◆ **Requirement**: For each entry below, copy the text exactly and leave out any picture.

◆ **Stored items**:
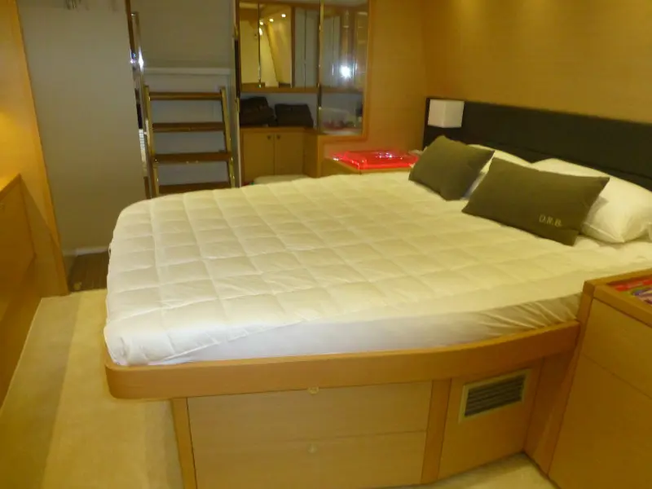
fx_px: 452
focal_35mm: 24
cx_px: 326
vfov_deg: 56.8
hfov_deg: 71.6
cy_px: 244
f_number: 3.3
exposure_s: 1/60
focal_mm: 4.3
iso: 640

◆ **Solution to this exercise**:
fx_px: 452
focal_35mm: 24
cx_px: 326
vfov_deg: 56.8
hfov_deg: 71.6
cy_px: 244
f_number: 3.3
exposure_s: 1/60
focal_mm: 4.3
iso: 640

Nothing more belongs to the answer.